Stowell, a classicist to the core, fared the best with his cheeky snippet of operatic Bizet—the bit where a shackled Carmen seduces prison guard Jose. Beloved ballerina Alison Roper, who retired last year after 17 years with OBT, returned to the stage as the blowsy firestarter, proving once and for all she can outdance most comers literally with two hands tied behind her back. Sultry, funny, and filled with visual puns, it was Stowell as his romantic best. You wish you could sit back and watch the whole ballet.

In truth, the entire night seemed a warm up to Fonte's Never Stop Falling (In Love), which featured the entire Pink Martini pack live onstage. It’s impossible to upstage the genre-spanning outfit and, wisely, Fonte doesn't try. Instead, he created a lively, lovable series of vignettes that transmuted the band’s sexy continent-trotting beats and singer China Forbes’ otherworldly trills to body music. The tone was set from the moment the spotlight beamed on Martina Chavez’s tux vest and Thomas Lauderdale’s grand piano—this is all about old school grandeur and glamour paired with contemporary movement: flapping white tailcoats and frothy short tulle skirts, beautiful women lifted high above armies of men, waltzing couples swirling in time, the works.

Fonte says he envisioned his survey of Martini’s catalog as set in a sort of “Hotel of Love,” but in its clunkiest moments, the piece was more reminiscent of cruise ship entertainment—bloated with bodies in blinding white formal attire and rushed transitions. But as those distracting jackets were tossed away and the dancers peeled away into smaller groups, the piece simply got stronger and stronger. 

Watching the dancers sweat through Fonte's choreography during OBT Exposed in Pioneer Courthouse Square last August, the dancemaker’s athletic fluidity and knack for pairing jaunty little accents to musical quirks was already apparent. It blossoms in full during Never Stop’s most stripped down number, “Hey Eugene,” where Forbes stands center stage sing-narrating a bizarre one night stand amidst an oblivious sea of men gliding through sinuous rolls and wild leaps. Jordan Kindell, who first made a splash with his pas de deux with Roper during her farewell performance last spring, was again the standout here; his lower center of gravity and muscular grace lended him a sort of raw power that makes him impossible to ignore—a jaguar among swan princes.

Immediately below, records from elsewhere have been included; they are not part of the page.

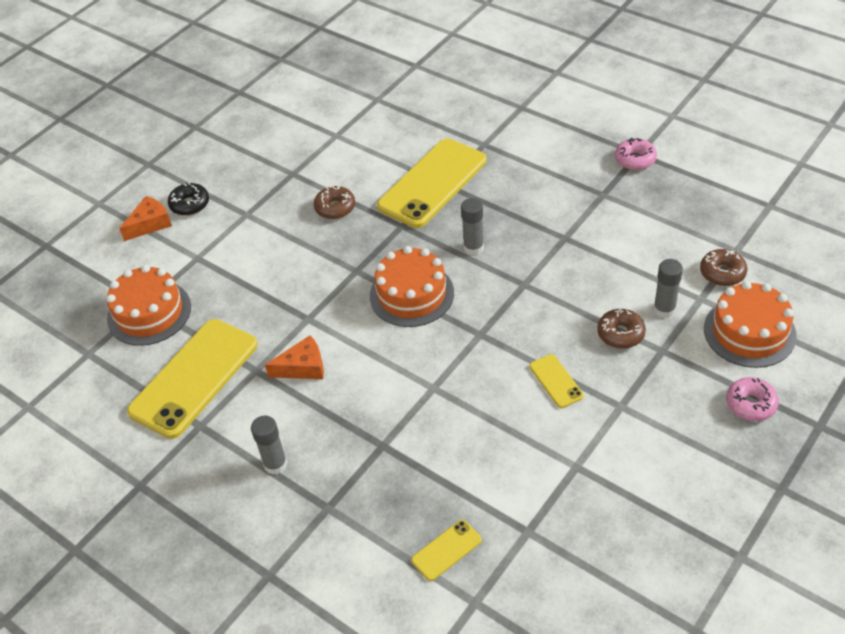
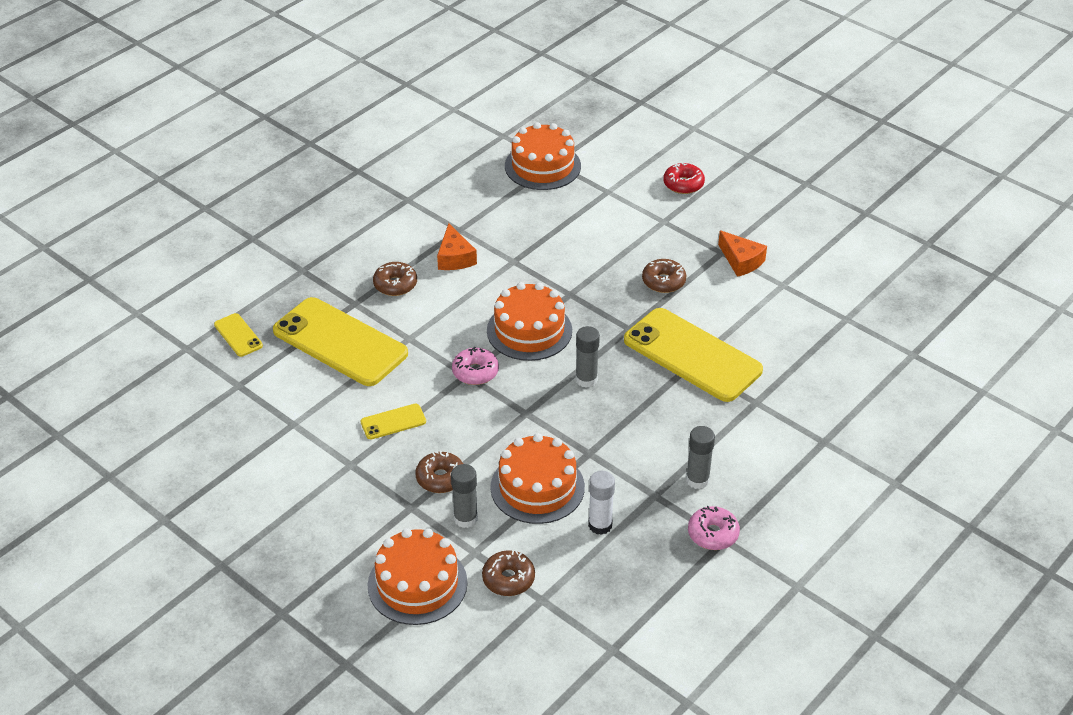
camera: 90 degrees right, 5 degrees down
orange cheese [119,196,172,241] -> orange cheese moved to [718,230,767,277]
yellow phone [127,319,258,439] -> yellow phone moved to [273,297,408,386]
black donut [168,183,209,216] -> red donut [663,163,705,194]
grey glue stick [251,416,287,475] -> grey glue stick moved to [686,426,715,489]
pink donut [726,377,779,421] -> pink donut moved to [452,347,499,385]
none -> brown donut [373,262,417,296]
none -> orange cake [490,433,585,524]
none -> white glue stick [588,471,615,535]

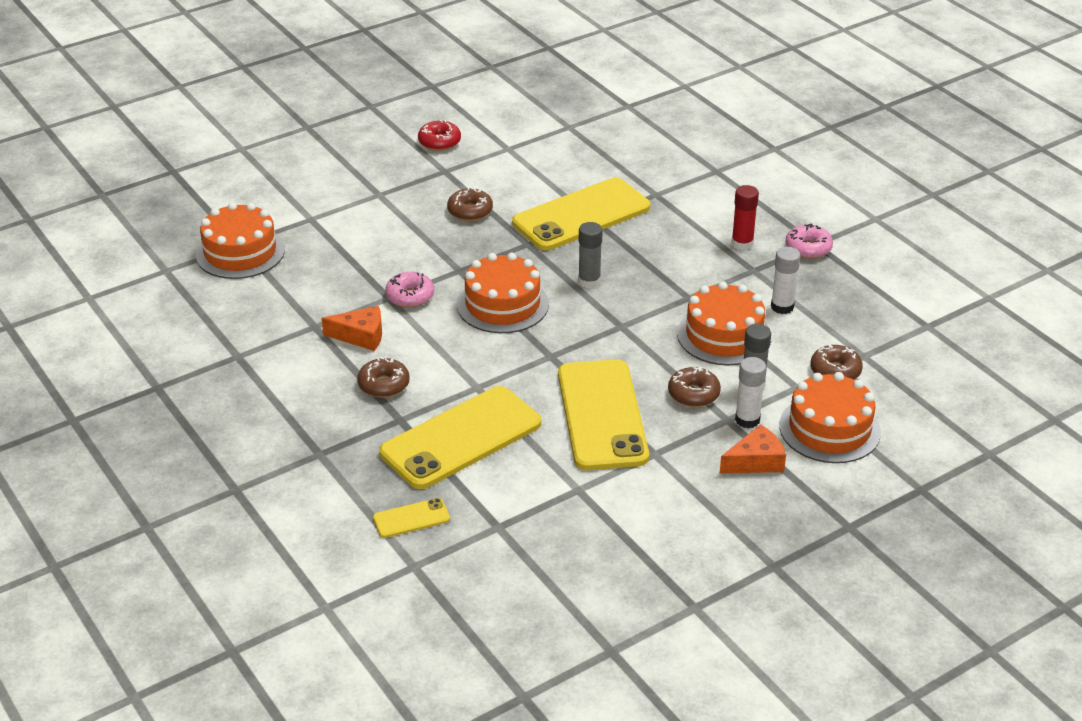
camera: 75 degrees left, 5 degrees down
yellow phone [361,404,426,439] -> yellow phone [558,359,649,470], size x2.28
pink donut [452,347,499,385] -> pink donut moved to [385,272,434,308]
red donut [663,163,705,194] -> red donut moved to [418,120,461,151]
grey glue stick [686,426,715,489] -> red glue stick [731,185,759,250]
orange cheese [718,230,767,277] -> orange cheese moved to [720,424,786,474]
none -> white glue stick [735,357,766,428]

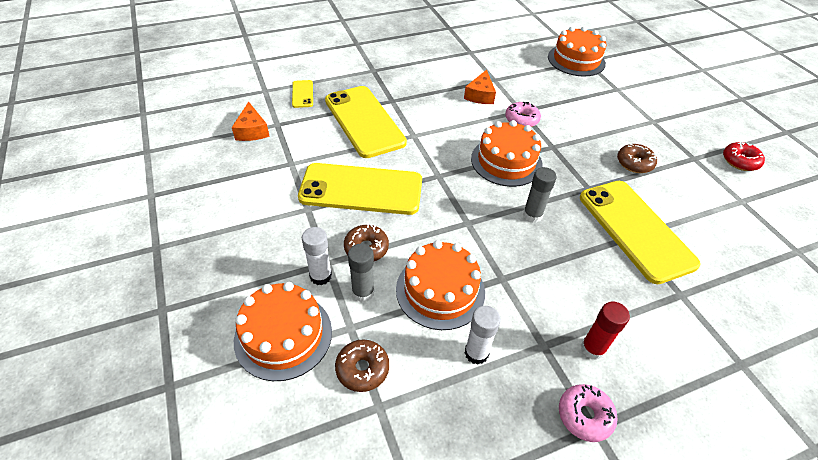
camera: 100 degrees right, 10 degrees up
brown donut [357,357,410,398] -> none
orange cheese [720,424,786,474] -> orange cheese moved to [232,101,270,141]

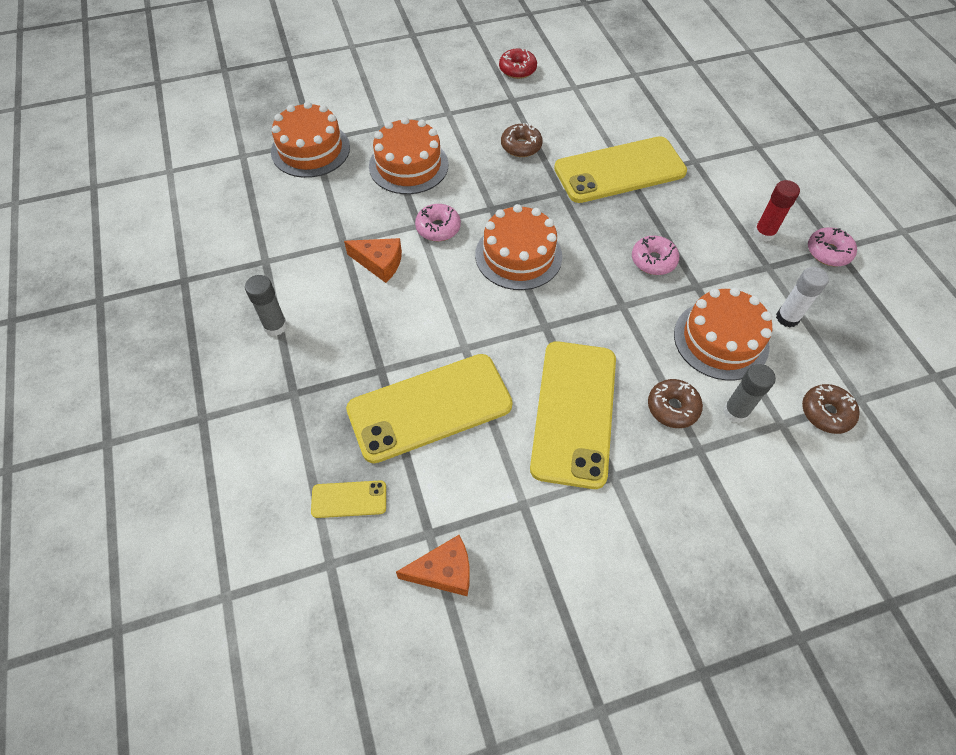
camera: 85 degrees left, 10 degrees up
orange cake [234,282,332,381] -> orange cake moved to [369,117,448,194]
white glue stick [302,227,332,285] -> none
grey glue stick [523,167,557,223] -> grey glue stick moved to [245,275,287,336]
none -> pink donut [632,236,679,275]

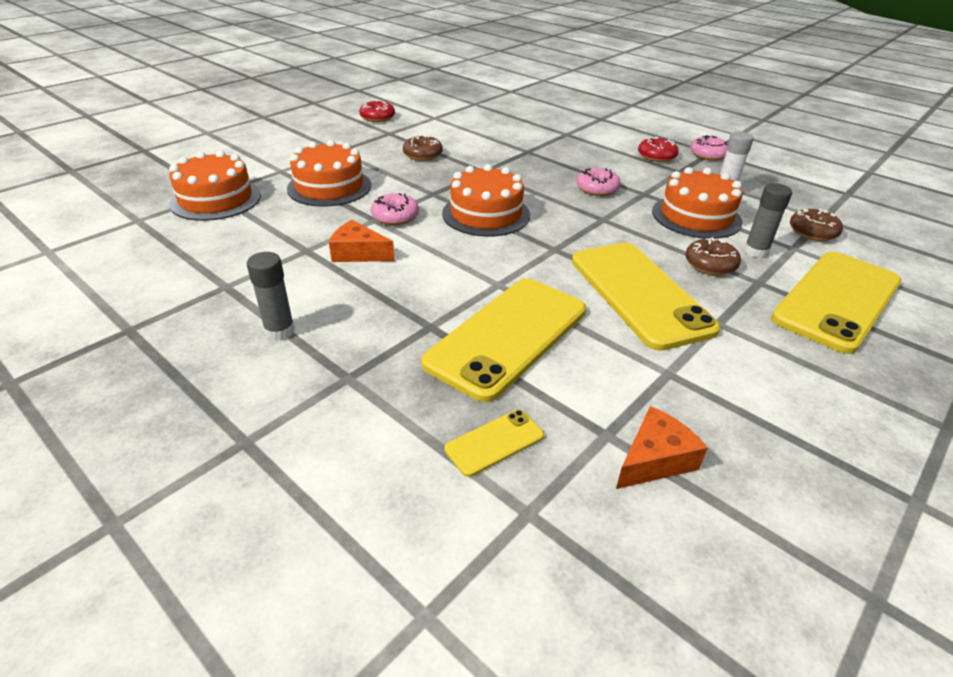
camera: 30 degrees left, 20 degrees down
orange cheese [344,238,402,283] -> orange cheese turned 150 degrees counterclockwise [329,220,395,262]
yellow phone [554,136,687,203] -> yellow phone moved to [771,252,901,354]
red glue stick [754,180,800,242] -> red donut [638,137,679,162]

The work’s other defining moment also belonged to the men; a sort of trio for principal dancer Chauncey Parsons, Colby Parsons, and Lauderdale’s piano. The elegiac choreography highlighted Chauncey’s delicate lines as well as Colby’s brute strength. At one point, Colby laid on his back on the floor with Chauncey above him, hovering four feet in the air like a magician's trick—their only points of connection a sturdy forearm clasp and a foot socked into a hip joint. It was one of those moment where practice, technique, and creativity merge to beautiful affect. It’s a balancing act OBT has been pulling off for a quarter-century now. And, I suspect, for decades to come.